Would you please give every entry again exactly, without the pictures?

[Images with localized body landmarks]
============================================================

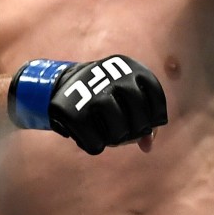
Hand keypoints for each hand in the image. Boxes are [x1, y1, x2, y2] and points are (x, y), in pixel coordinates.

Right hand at [8, 55, 167, 154]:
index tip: (144, 124)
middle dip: (134, 132)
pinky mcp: (73, 112)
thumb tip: (147, 146)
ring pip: (119, 134)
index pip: (156, 101)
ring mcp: (92, 94)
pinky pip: (96, 144)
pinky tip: (89, 135)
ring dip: (115, 139)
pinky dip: (94, 145)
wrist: (57, 86)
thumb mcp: (124, 98)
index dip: (154, 119)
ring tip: (107, 133)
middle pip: (140, 121)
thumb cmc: (100, 96)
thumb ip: (143, 120)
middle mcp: (113, 78)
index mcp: (130, 68)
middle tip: (124, 131)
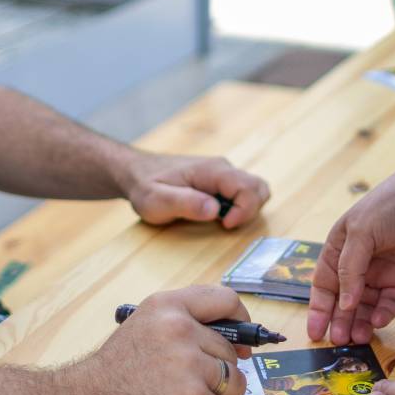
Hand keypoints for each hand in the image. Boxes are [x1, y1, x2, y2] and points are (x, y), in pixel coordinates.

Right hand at [64, 285, 252, 394]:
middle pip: (231, 355)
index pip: (225, 300)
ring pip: (234, 387)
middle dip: (215, 379)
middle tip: (181, 392)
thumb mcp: (142, 331)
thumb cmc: (109, 378)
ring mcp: (188, 368)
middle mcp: (181, 330)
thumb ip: (183, 327)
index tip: (243, 343)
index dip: (242, 322)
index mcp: (168, 307)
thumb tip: (237, 343)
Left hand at [120, 153, 271, 228]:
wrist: (136, 172)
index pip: (248, 187)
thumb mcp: (156, 200)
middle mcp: (222, 169)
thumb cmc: (145, 186)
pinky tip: (218, 216)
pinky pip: (242, 194)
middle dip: (250, 210)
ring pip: (254, 190)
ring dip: (246, 209)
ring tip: (223, 221)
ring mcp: (222, 175)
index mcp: (212, 170)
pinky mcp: (219, 183)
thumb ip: (185, 203)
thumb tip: (214, 209)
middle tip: (227, 225)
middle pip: (258, 187)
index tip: (225, 225)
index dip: (244, 210)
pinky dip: (239, 208)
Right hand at [308, 168, 394, 344]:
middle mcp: (357, 265)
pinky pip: (389, 303)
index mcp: (338, 250)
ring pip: (365, 307)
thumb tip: (344, 304)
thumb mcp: (361, 232)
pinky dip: (383, 314)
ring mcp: (379, 274)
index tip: (314, 332)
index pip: (323, 285)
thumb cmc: (387, 206)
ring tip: (359, 338)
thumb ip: (350, 270)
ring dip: (360, 322)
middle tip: (339, 341)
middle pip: (344, 301)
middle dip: (340, 321)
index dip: (318, 309)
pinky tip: (378, 321)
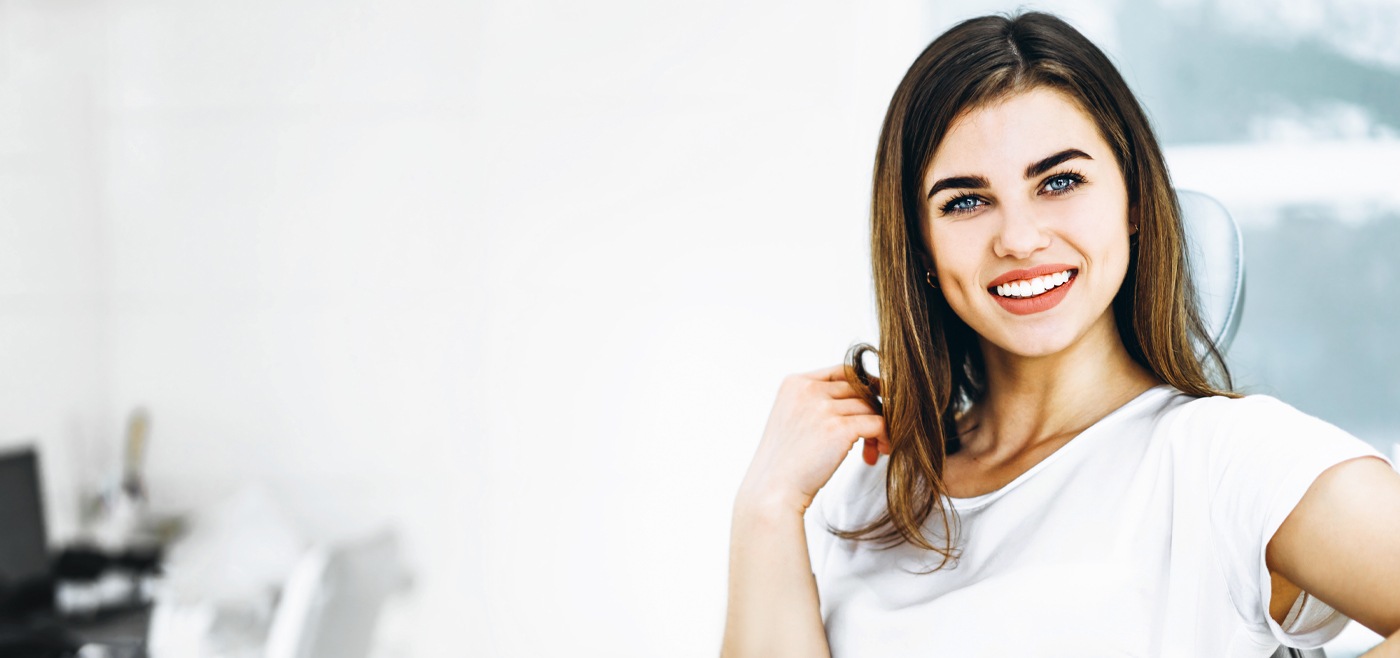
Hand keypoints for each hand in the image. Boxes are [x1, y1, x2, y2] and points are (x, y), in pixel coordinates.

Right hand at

============================================================

▶ _ANSWER BOX_
Hand keypoints for each hand in the image. Boxes are [x1, y1, x2, y2] and points are (x, y), in pixel coordinates.

Right hand at [8, 55, 167, 154]:
index tip: (144, 124)
middle dip: (134, 132)
pinky mcp: (73, 112)
thumb tip: (147, 146)
ring pip: (119, 134)
index pip: (156, 101)
ring mcp: (92, 94)
pinky pip: (96, 144)
pinky tip: (89, 135)
ring dip: (115, 139)
pinky dip: (94, 145)
wrist: (57, 86)
thumb mcp: (124, 98)
index dip: (154, 119)
ring tip: (107, 133)
middle pip: (140, 121)
thumb cmc: (100, 96)
thumb ip: (143, 120)
middle mcp: (113, 78)
index mcp: (130, 68)
middle tip: (124, 131)
Hand keypoints for each hand in the image. Boxes are [x1, y1, x2, y2] and points are (x, y), in pixel coordinates.

Right hand at [64, 285, 252, 394]:
middle pip: (231, 355)
index pip: (225, 300)
ring pip: (234, 387)
middle dip: (215, 379)
middle tip: (181, 392)
thumb mcp: (142, 331)
thumb cmc: (109, 378)
ring mcp: (188, 368)
middle mcp: (181, 330)
thumb ip: (183, 327)
index tip: (243, 343)
index dip: (242, 322)
index mcp: (168, 307)
thumb tip: (237, 343)
Left hand at [120, 153, 271, 228]:
wrist: (136, 172)
index pip: (248, 187)
thumb mcp: (156, 200)
middle mcp: (222, 169)
thumb cmc: (145, 186)
pinky tip: (218, 216)
pinky pip: (242, 194)
middle dip: (250, 210)
ring pip: (254, 190)
ring dip: (246, 209)
ring tip: (223, 221)
ring mcp: (222, 175)
index mcp: (212, 170)
pinky mcp: (219, 183)
thumb ip: (185, 203)
thumb tip: (214, 209)
middle tip: (227, 225)
middle pip: (258, 187)
index tip: (225, 225)
index dip: (244, 210)
pinky dip: (239, 208)
Right hand at [308, 168, 394, 344]:
middle mcp: (357, 265)
pinky pip: (389, 303)
index mcp: (338, 250)
ring pip: (365, 307)
thumb tip: (344, 304)
thumb mcp: (361, 232)
pinky dip: (383, 314)
ring mcp: (379, 274)
index tip: (314, 332)
index pip: (323, 285)
thumb cmc: (387, 206)
ring tip: (359, 338)
thumb ip: (350, 270)
ring dip: (360, 322)
middle tip: (339, 341)
middle pip: (344, 301)
middle dip: (340, 321)
index dip: (318, 309)
pinky tip: (378, 321)
Hand keypoints for each hand in the image. Boxes are [x1, y1, x2, y2] and points are (x, y), in pixel coordinates.

Right hand at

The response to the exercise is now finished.